1. Project Context and Design Objectives#

The EM-4 is a successor to SIGMA-1 (128-PE dataflow supercomputer, ETL, operational 1988, >100 MFLOPS). SIGMA-1 PEs were multi-chip (several gate arrays + large memory); direct scaling to 1000+ PEs was impractical due to hardware volume and architectural complexity.

EM-4 design objectives:

1000+ PE machine for general use (numerical, symbolic, simulation)
Single-chip PE (the EMC-R) to make scaling feasible
O(N) interconnection network (vs O(N log N) for multi-stage networks)
Improve dataflow execution efficiency via new computation model

The 80-PE prototype was the first step toward a 1024-PE target. The EMC-R chip was designed with a 1024-PE global address space even though the prototype only used 80 PEs.

2. Identified Defects of Prior Dataflow Architectures#

The EM-4 papers explicitly list six defects of "conventional" (i.e. Manchester-style) dataflow machines. These are worth documenting because several of them drove design choices in our architecture too.

D1. Circular pipeline underutilisation at low parallelism. When fewer tokens are in flight than N×S (N = PEs, S = pipeline stages), the circular pipeline has bubbles. A single token going round the loop achieves throughput < 1 instruction per pipeline circulation time. No advanced control mechanism exists to fill the gap.

D2. Packet-based architecture cannot exploit registers. If every intermediate result becomes a packet and re-enters the PE through the input queue, there is no way to keep frequently-used values in fast local storage. This also prevents fine-grained pipelining within a single computation thread.

D3. High matching overhead (colored token style). Associative memory or hashing for color matching requires complex control logic and significant time per match operation.

D4. Excessive packet traffic. Every inter-node communication is a packet, even between nodes that always execute on the same PE. The network becomes the bottleneck.

D5. No resource management primitives. Mutual exclusion (test-and-set, compare-and-swap) requires serialisation, which is difficult in a pure dataflow model where any node can fire at any time.

D6. Garbage token cleanup overhead. Conditional branches (switches) produce garbage tokens on the not-taken path. Collecting these at program end is expensive.

Relevance to Our Design#

D1: partially addressed by our monadic bypass (skip matching for single-input ops). Strongly connected blocks (deferred) would address it more completely.
D2: we currently have no register file. The matching store SRAM serves as temporary operand storage. SM serves as shared scratch. A register file is deferred pending strongly connected block implementation.
D3: solved — our direct-indexed matching with wire concatenation addressing has zero associative lookup overhead, same as the EM-4's direct matching.

[DATASET ENTRIES]:
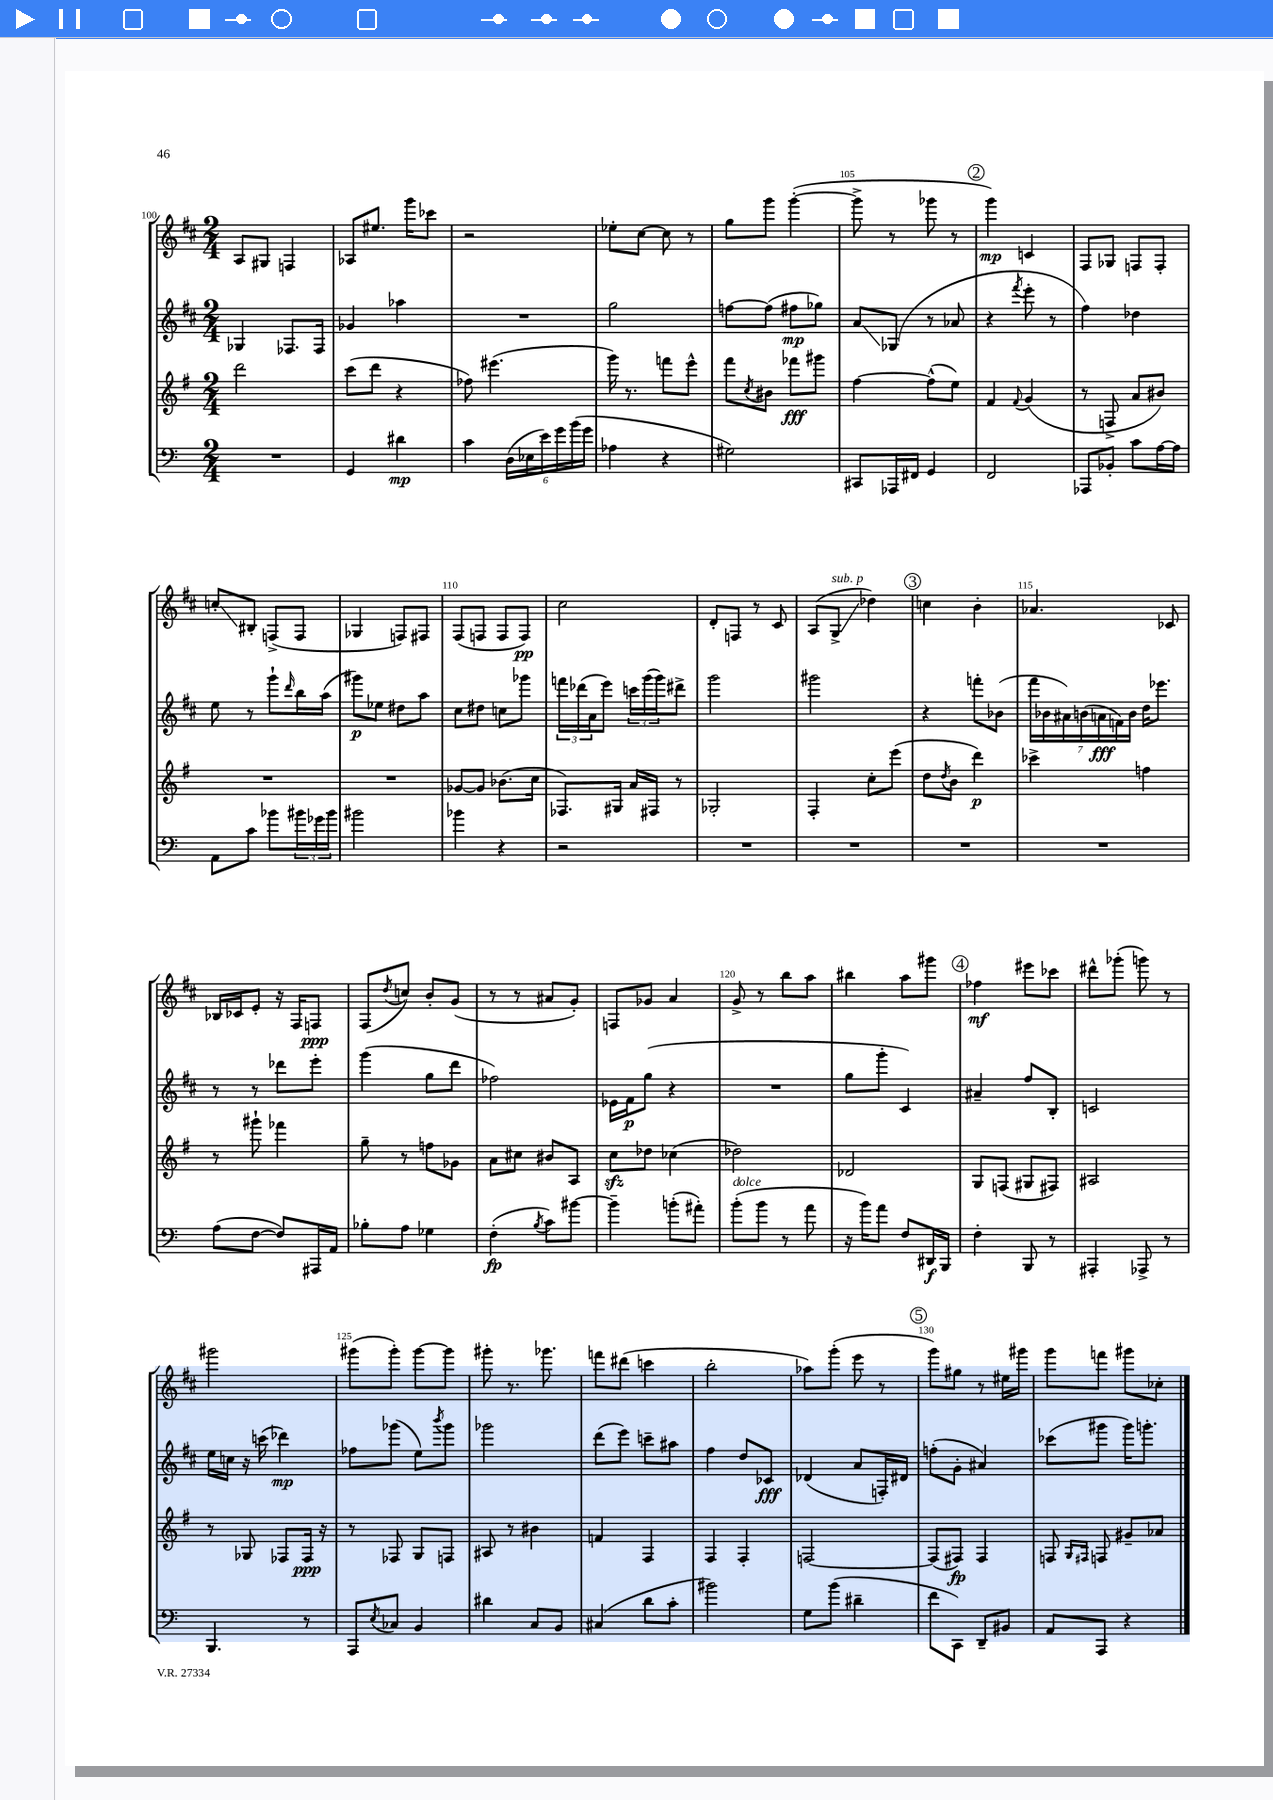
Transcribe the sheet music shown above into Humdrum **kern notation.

**kern	**kern	**kern	**kern
*staff4	*staff3	*staff2	*staff1
*clefF4	*clefG2	*clefG2	*clefG2
*k[]	*k[f#]	*k[f#c#]	*k[f#c#]
*M2/4	*M2/4	*M2/4	*M2/4
2r	2ddd	4G-	8A
.	.	.	8G#
.	.	8.F-	4F
.	.	16F-	.
=	=	=	=
4GG	(8ccc	4g-	8A-
.	8ddd	.	8.ee#
4d#	4r	4aa-	.
.	.	.	16ggg
.	.	.	8ccc-
=	=	=	=
4c	8ff-)	2r	2r
.	(4.eee#	.	.
(24D	.	.	.
24E-	.	.	.
24e)	.	.	.
24g	.	.	.
(24b	.	.	.
24g	.	.	.
=	=	=	=
4A-	16ggg)	2gg	8ee-'
.	8.r	.	.
.	.	.	[8cc#
4r	8fff	.	8cc#]
.	8eee^^	.	8r
=	=	=	=
2G#)	8fff#	[8ff	8gg
.	8qcc	.	.
.	8b#	(8ff]	8ggg
.	8fff-	8ff#	([4ggg'
.	8ggg#	8gg-)	.
=	=	=	=
8CC#	[4ff#	8a	8ggg^]
16AAA-	.	(8G-	8r
16FF#	.	.	.
4GG	(8ff#^^]	8r	8ggg-
.	8ee)	8a-	8r
=	=	=	=
2FF	4f#	4r	4ggg)
.	8qqf#	8qfff#	.
.	(4g	8eee'	4c
.	.	8r	.
=	=	=	=
8AAA-	8r	4ff#)	8F#
8BB-'	8F^	.	8G-
8c	8a	4dd-	8F
[16A	8b#)	.	8F'
16A]	.	.	.
=	=	=	=
8AA	2r	8ee	8cc'
8c	.	8r	8B#'
8b-	.	8ggg`	(8F^
.	.	16qqddd	.
24b#	.	16bb	8F
24g-	.	.	.
.	.	(16aa	.
24b#	.	.	.
=	=	=	=
2b#	2r	8ggg#)	4G-
.	.	8ee-	.
.	.	8dd#	8F)
.	.	8aa	8F#
=	=	=	=
4b-	[8g-	8cc#	(8F#
.	8g-]	8dd#	8F
4r	(8.b-	8cc	8F
.	.	8ggg-	8F)
.	16cc	.	.
=	=	=	=
2r	8.F-)	24fff	2cc#
.	.	(24ddd-	.
.	.	24a	.
.	.	8eee)	.
.	16G#	.	.
.	16a	24ccc	.
.	.	(24ggg	.
.	16F#	.	.
.	.	24ggg)	.
.	8r	8ddd#^	.
=	=	=	=
2r	2G-'	2ggg	8d'
.	.	.	8F
.	.	.	8r
.	.	.	8c#
=	=	=	=
2r	4F#'	2ggg#	(8A
.	.	.	8G^
.	8cc'	.	4dd-)
.	(8eee	.	.
=	=	=	=
2r	8dd	4r	4cc
.	8qdd	.	.
.	8b	.	.
.	4ddd)	8fff'	4b'
.	.	(8b-	.
=	=	=	=
2r	4ccc-^	28fff#	4.a-
.	.	28b-	.
.	.	28a#)	.
.	.	(28b	.
.	.	28a	.
.	.	28f)	.
.	.	28b	.
.	4ff	16dd	.
.	.	8.eee-	.
.	.	.	8c-
=	=	=	=
(8A	8r	8r	16B-
.	.	.	16c-
[8F	8ggg#`	8r	8e'
8F])	4fff-	8ddd-	16r
.	.	.	16F#
16AAA#	.	8eee'	8F
16AA	.	.	.
=	=	=	=
8B-'	8gg~	(4ggg	(8F#
.	.	.	8qdd
8A	8r	.	8cc)
4G-	8ff	8gg	8b'
.	8g-	8ddd	(8g
=	=	=	=
(4F'	8a	2ff-)	8r
.	8cc#	.	8r
8qB	.	.	.
8c)	8b#	.	8a#
[8b#	8A	.	8g')
=	=	=	=
4b#~]	8cc	16e-	8F
.	.	16f#	.
.	8dd-	(8gg	8g-
(8b'	(4cc-	4r	4a
8a#')	.	.	.
=	=	=	=
(8b'	2dd-)	2r	8g^
8b	.	.	8r
8r	.	.	8bb
8a	.	.	8aa
=	=	=	=
16r	2d-	8gg	4bb#
16b)	.	.	.
8a	.	8ggg'	.
8F	.	4c#)	8aa
16DD#	.	.	8ggg#
16BBB	.	.	.
=	=	=	=
4F'	8G	4a#~	4ff-
.	(8F	.	.
8BBB	8G#	8ff#	8eee#
8r	8F#)	8B'	8ccc-
=	=	=	=
4AAA#'	2A#	2c	8ddd#^^
.	.	.	(8ggg-'
8AAA-^	.	.	8ggg)
8r	.	.	8r
=	=	=	=
4.BBB	8r	16ee	2ggg#
.	.	16cc	.
.	8G-	16r	.
.	.	(16ccc	.
.	8F-	4ddd-)	.
8r	16F-	.	.
.	16r	.	.
=	=	=	=
8AAA	8r	8ff-	(8ggg#
8qE	.	.	.
8C-	8F-	(8ggg-	8ggg#')
4BB	8G	8ee)	[8ggg#
.	.	8qbbb	.
.	8F	8ggg-	8ggg#]
=	=	=	=
4d#	8A#	2ggg-	8ggg#'
.	8r	.	8.r
8C	4b#	.	.
.	.	.	8.ggg-
8BB	.	.	.
=	=	=	=
(4C#	4f	(8ddd	8fff
.	.	8eee)	(8ddd#
8d	4F#	8ccc~	4ccc
8c'	.	8aa#	.
=	=	=	=
2b#)	4F#	4ff#	2bb'
.	4F#'	8dd	.
.	.	8c-	.
=	=	=	=
8G	[2F	(4d-	8aa-)
(8b	.	.	(8ggg'
4d#~	.	8a	8eee
.	.	16F')	8r
.	.	16d#	.
=	=	=	=
8f	(8F]	(8ff'	8ggg)
8CC)	8F#)	8g'	8gg#
8DD~	4F#	4a#)	8r
8BB#	.	.	16ee#
.	.	.	16ggg#
=	=	=	=
8AA	8F	(8ccc-	8ggg
.	16qqG	.	.
.	16qqF#	.	.
8AAA	8F	8ggg#	8fff
4r	8g#~	16ggg#)	8ggg#
.	.	8.ggg'	.
.	8a-	.	8cc-'
==	==	==	==
*-	*-	*-	*-
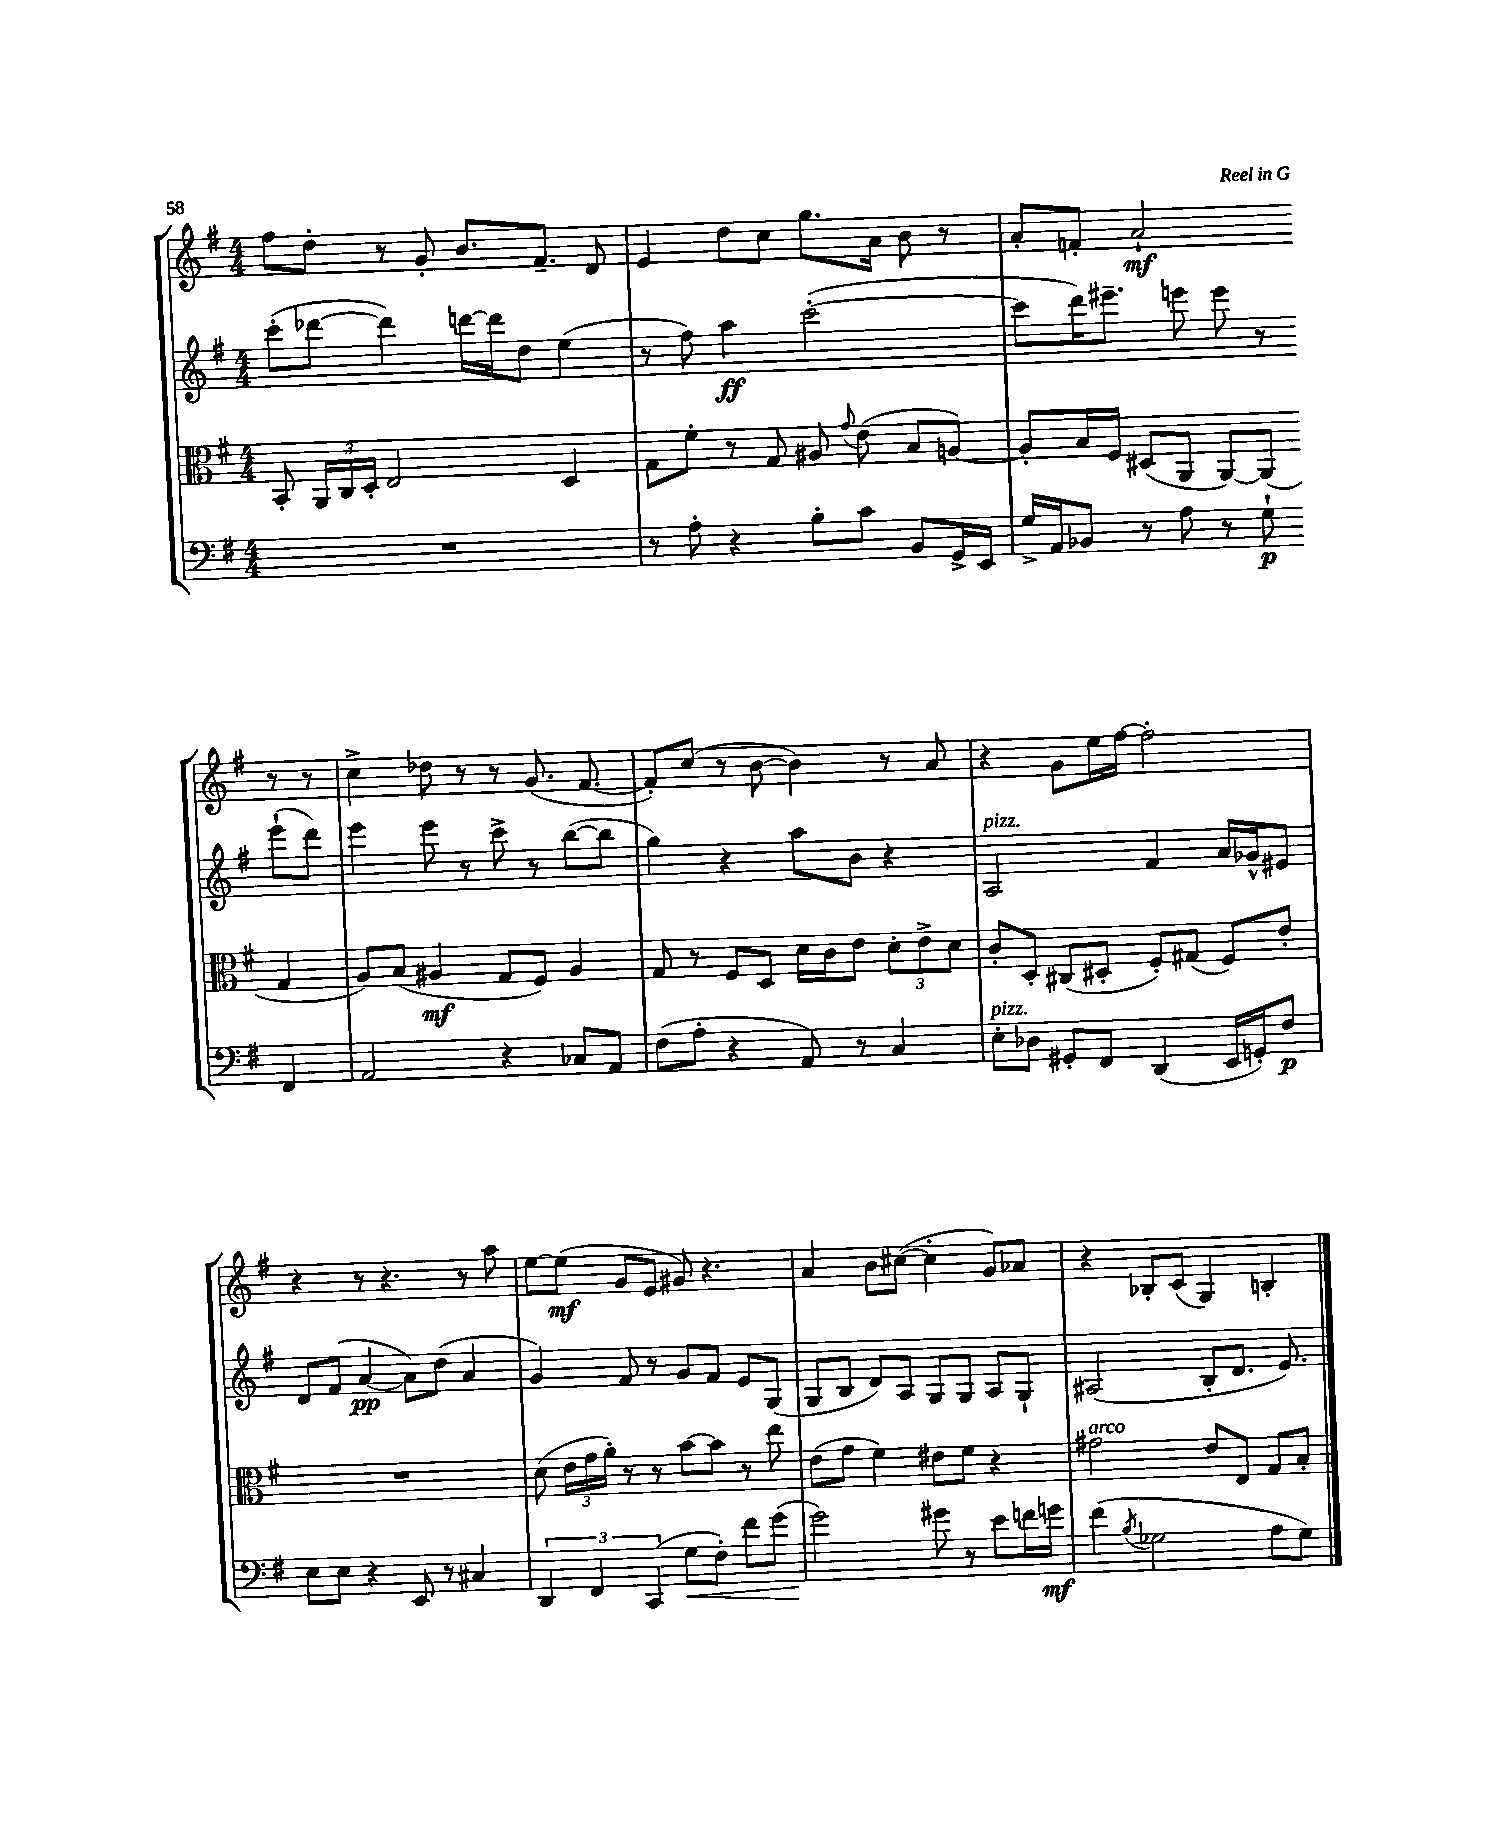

[OBJECTIVE]:
In the EM-4 design notes, copy the passage from "Relevance to Our" to "connected block implementation.".

[RESULT]:
Relevance to Our Design#

D1: partially addressed by our monadic bypass (skip matching for single-input ops). Strongly connected blocks (deferred) would address it more completely.
D2: we currently have no register file. The matching store SRAM serves as temporary operand storage. SM serves as shared scratch. A register file is deferred pending strongly connected block implementation.